Tasks for this exercise ::
a - In the book review, what quote on a coffee shop chalkboard inspired Noelle Hancock?
b - Copy every one of the records below verbatim, keeping each line as it stands.

Passage given ::
= = = =
AUTHOR: Noelle Hancock
INFO: Hardcover, Memoir, 290 pages
PUBLISHED: Harper Collins, 2011
SOURCE: Received from Publisher for Review and Book Tour
FROM GOODREADS: After losing her high-octane job as an entertainment blogger, Noelle Hancock was lost. About to turn twenty-nine, she'd spent her career writing about celebrities' lives and had forgotten how to live her own. Unemployed and full of self-doubt, she had no idea what she wanted out of life. She feared change—in fact, she feared almost everything. Once confident and ambitious, she had become crippled by anxiety, lacking the courage required even to attend a dinner party—until inspiration struck one day in the form of a quote on a chalkboard in a coffee shop:
"Do one thing every day that scares you."
Painfully timid as a child, Eleanor Roosevelt dedicated herself to facing her fears, a commitment that shaped the rest of her life. With Eleanor as her guide, Noelle spends the months leading up to her thirtieth birthday pursuing a "Year of Fear." From shark diving to fighter pilot lessons, from tap dancing and stand-up comedy to confronting old boyfriends, her hilarious and harrowing adventures teach her about who she is, and what she can become—lessons she makes vital for all of us.
MY TAKE: This was a tough book for me to rate and review. It was one that I enjoyed greatly at times and then became mildly irritated with at certain points.
I agreed to be on the tour because the "memoir" was promoted as being akin to Julie Powell's "Julie and Julia" which I adored. The fact that I have always admired the amazing and inspirational Eleanor Roosevelt really sealed my decision to read this book.
My Year With Eleanor does have that certain something that made Julie Powell's story so engrossing. Noelle Hancock writes with a light touch that makes you keep turning the pages; even if only to find out what absurd or mind-blowing thing she comes up with to try next. I don't know that this year long escapade was quite what Mrs. Roosevelt had in mind, but we should all take inspiration where we find it. The author did a nice job of keeping Eleanor in the limelight alongside her. I found that I learned many things about the great lady that I didn't know.
= = = =
Data entries ::
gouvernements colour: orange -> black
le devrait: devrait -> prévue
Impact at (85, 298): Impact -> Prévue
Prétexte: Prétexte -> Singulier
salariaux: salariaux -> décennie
= = = =
Answers to each task ::
a - "Do one thing every day that scares you."

b -
gouvernements colour: orange -> black
le devrait: devrait -> prévue
Impact at (85, 298): Impact -> Prévue
Prétexte: Prétexte -> Singulier
salariaux: salariaux -> décennie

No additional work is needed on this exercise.